Creating a monitored only zfs based Lustre filesystem
The lustre filesystem will be created from the command line on zpools and IML GUI will be used to scan for the filesytem. Note that VM Disks (ata-VBOX_HARDDISK…) will be mapped as /dev/sd devices.
- Management Target:
vagrant ssh mds1 sudo -i zpool create mgs -o cachefile=none /dev/disk/by-id/ata-VBOX_HARDDISK_MGS00000000000000000 mkfs.lustre --failover 10.73.20.12@tcp --mgs --backfstype=zfs mgs/mgt zpool export mgs
At this point you should wait until the volume disappears from the volumes page and the dataset appears on both the primary and secondary nodes. Then:
zpool import mgs
mkdir -p /lustre/mgs
mount -t lustre mgs/mgt /lustre/mgs
- Metadata Target:
vagrant ssh mds2 sudo -i zpool create mds -o cachefile=none /dev/disk/by-id/ata-VBOX_HARDDISK_MDT00000000000000000 mkfs.lustre --failover 10.73.20.11@tcp --mdt --backfstype=zfs --fsname=zfsmo --index=0 --mgsnode=10.73.20.11@tcp mds/mdt0 zpool export mds
At this point you should wait until the volume disappears from the volumes page and the dataset appears on both the primary and secondary nodes. Then:
zpool import mds
mkdir -p /lustre/zfsmo/mdt0
mount -t lustre mds/mdt0 /lustre/zfsmo/mdt0
- Object Storage Targets:
vagrant ssh oss1 sudo -i zpool create oss1 -o cachefile=none raidz2 /dev/disk/by-id/ata-VBOX_HARDDISK_OSTPORT1000000000000 /dev/disk/by-id/ata-VBOX_HARDDISK_OSTPORT3000000000000 /dev/disk/by-id/ata-VBOX_HARDDISK_OSTPORT5000000000000 /dev/disk/by-id/ata-VBOX_HARDDISK_OSTPORT7000000000000 mkfs.lustre --failover 10.73.20.22@tcp --ost --backfstype=zfs --fsname=zfsmo --index=0 --mgsnode=10.73.20.11@tcp oss1/ost00 zfs compression=on oss1 zpool export oss1
At this point you should wait until the volume disappears from the volumes page and the dataset appears on both the primary and secondary nodes.
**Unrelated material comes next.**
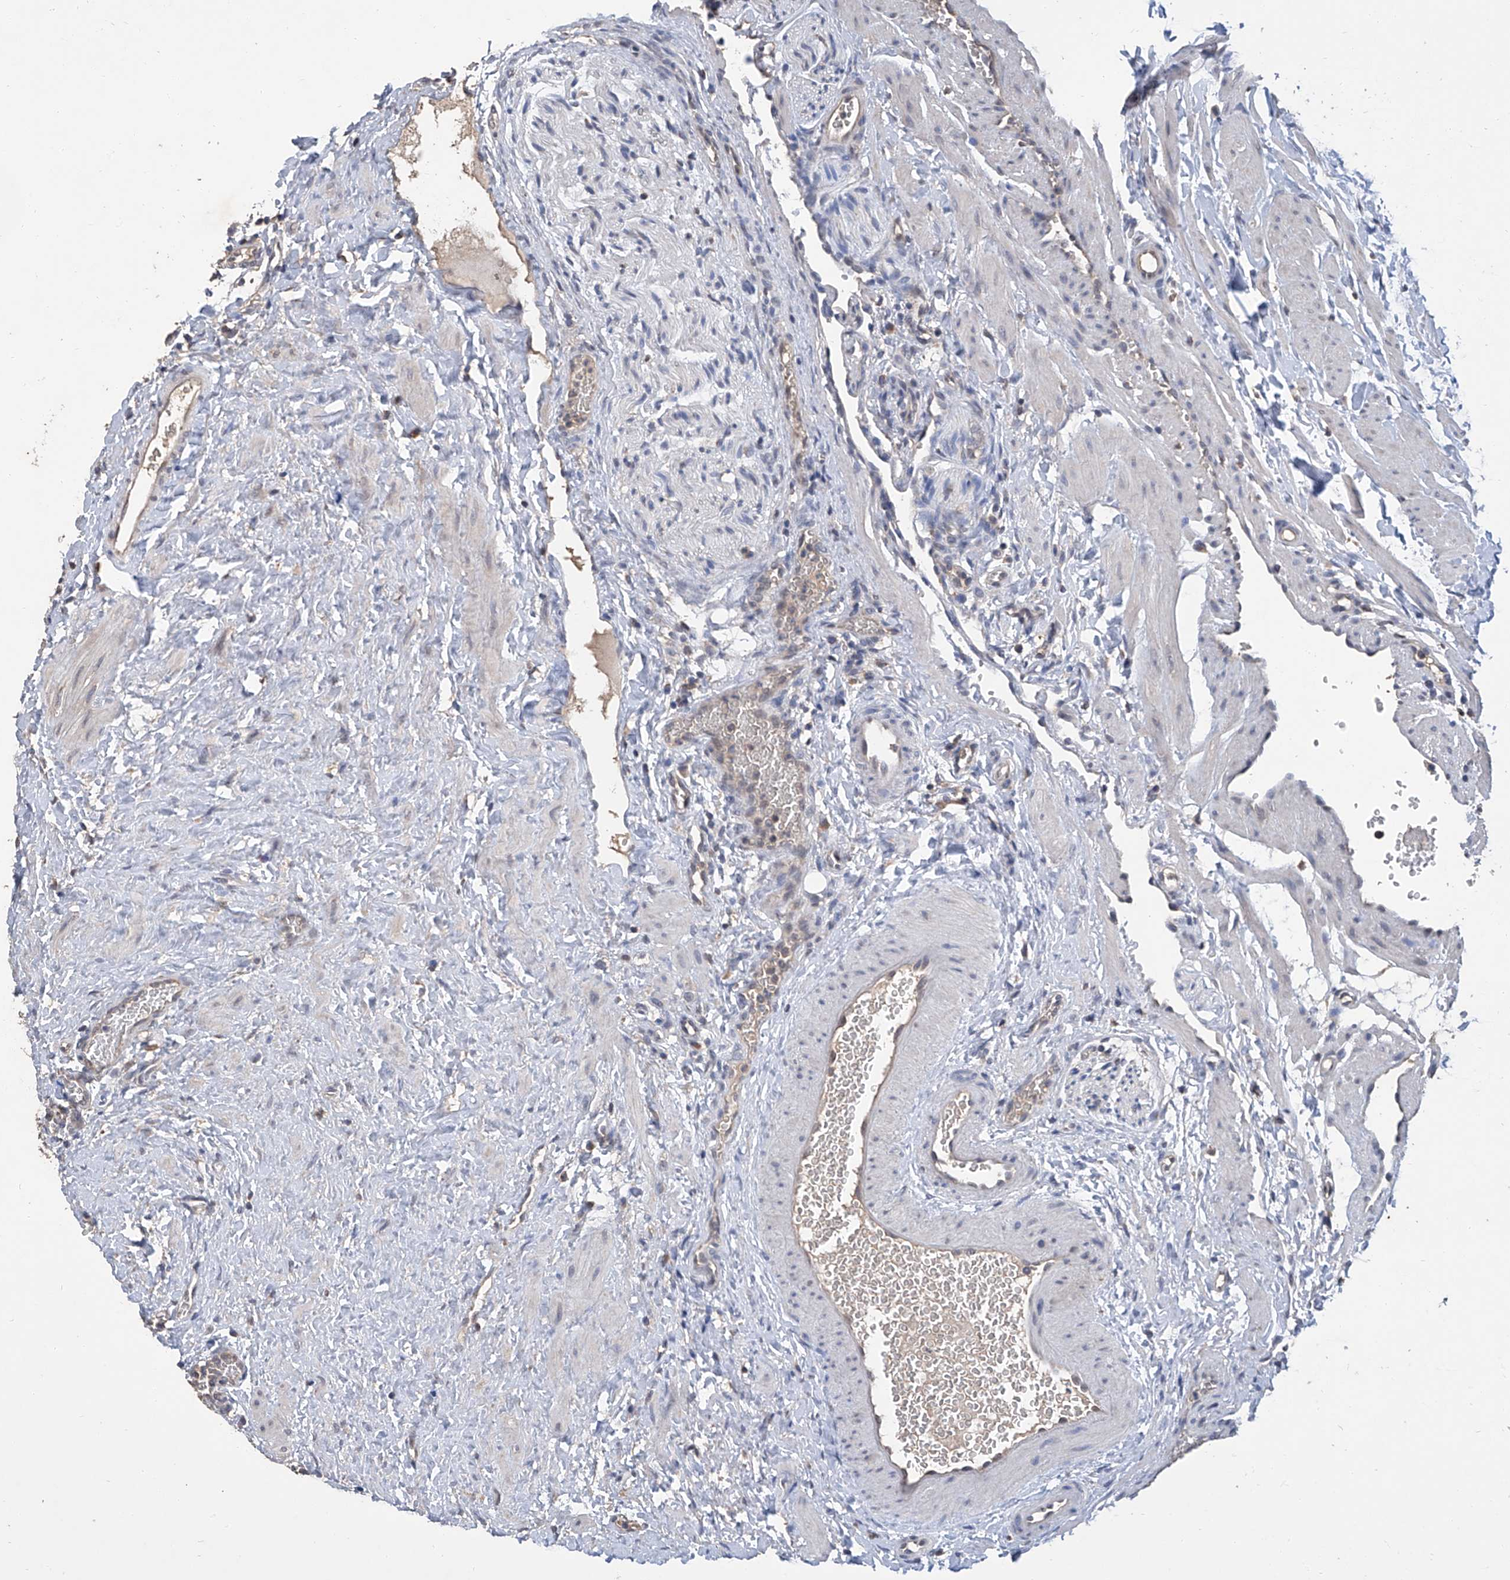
{"staining": {"intensity": "weak", "quantity": "25%-75%", "location": "cytoplasmic/membranous"}, "tissue": "ovary", "cell_type": "Follicle cells", "image_type": "normal", "snomed": [{"axis": "morphology", "description": "Normal tissue, NOS"}, {"axis": "morphology", "description": "Cyst, NOS"}, {"axis": "topography", "description": "Ovary"}], "caption": "Follicle cells reveal low levels of weak cytoplasmic/membranous expression in about 25%-75% of cells in normal ovary.", "gene": "GPT", "patient": {"sex": "female", "age": 33}}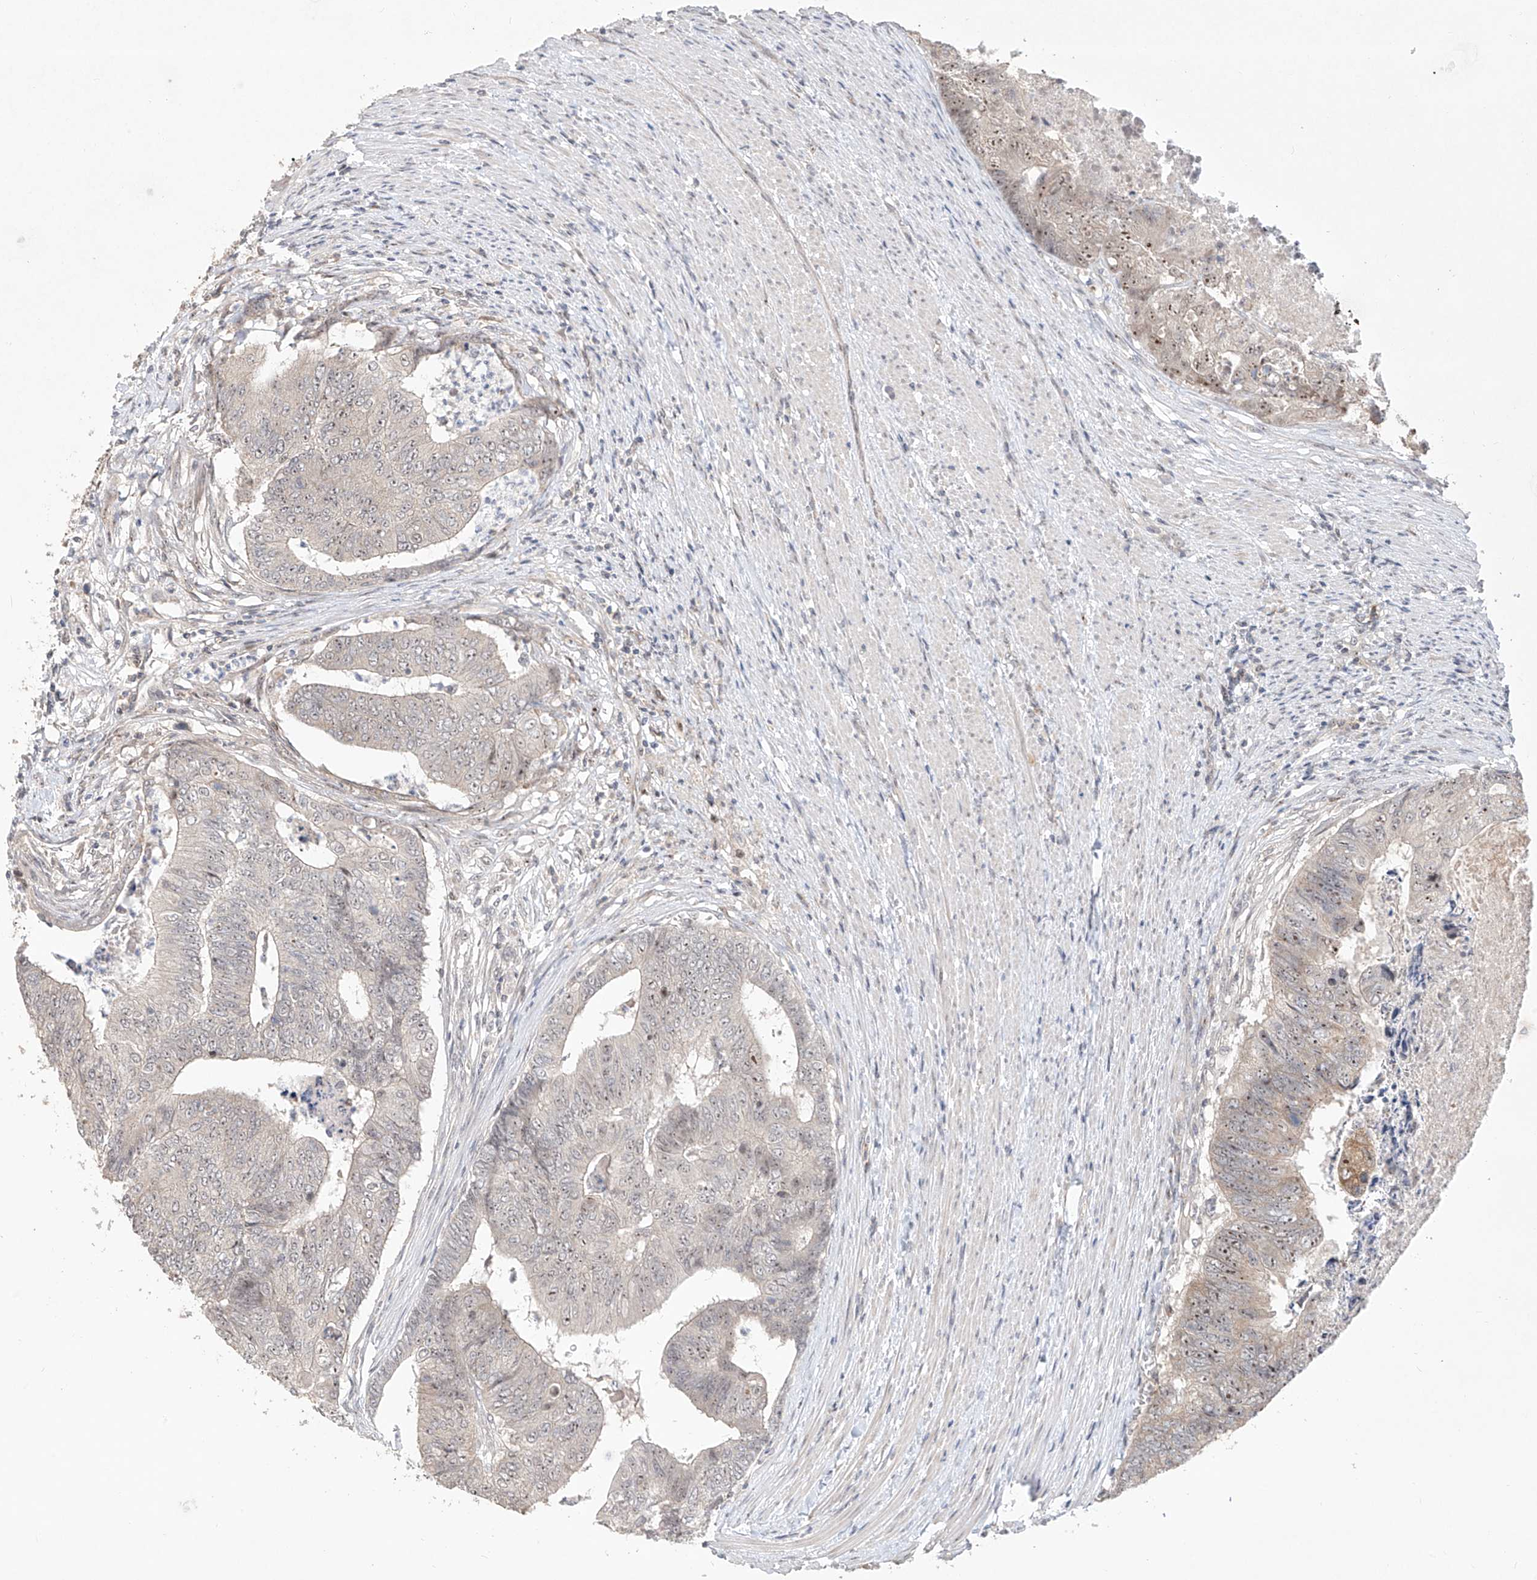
{"staining": {"intensity": "weak", "quantity": "25%-75%", "location": "nuclear"}, "tissue": "colorectal cancer", "cell_type": "Tumor cells", "image_type": "cancer", "snomed": [{"axis": "morphology", "description": "Adenocarcinoma, NOS"}, {"axis": "topography", "description": "Colon"}], "caption": "Tumor cells reveal low levels of weak nuclear staining in approximately 25%-75% of cells in colorectal adenocarcinoma. (DAB (3,3'-diaminobenzidine) IHC, brown staining for protein, blue staining for nuclei).", "gene": "TASP1", "patient": {"sex": "female", "age": 67}}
Then:
zpool import oss1
mkdir -p /lustre/zfsmo/ost00
mount -t lustre oss1/ost00 /lustre/zfsmo/ost00
vagrant ssh oss2
sudo -i
zpool create oss2 -o cachefile=none raidz2 /dev/disk/by-id/ata-VBOX_HARDDISK_OSTPORT2000000000000 /dev/disk/by-id/ata-VBOX_HARDDISK_OSTPORT4000000000000 /dev/disk/by-id/ata-VBOX_HARDDISK_OSTPORT6000000000000 /dev/disk/by-id/ata-VBOX_HARDDISK_OSTPORT8000000000000
mkfs.lustre --failover 10.73.20.21@tcp --ost --backfstype=zfs --fsname=zfsmo --index=1 --mgsnode=10.73.20.11@tcp oss2/ost01
zfs compression=on oss2
zpool export oss2
At this point you should wait until the volume disappears from the volumes page and the dataset appears on both the primary and secondary nodes. Then:
zpool import oss2
mkdir -p /lustre/zfsmo/ost01
mount -t lustre oss2/ost01 /lustre/zfsmo/ost01
After all the commands for each node had run successfully, use the IML GUI to scan for the filesystem: Configuration -> Servers -> Scan for Filesystem. Use all servers
If Successful, in the IML GUI, the filesystem will be available.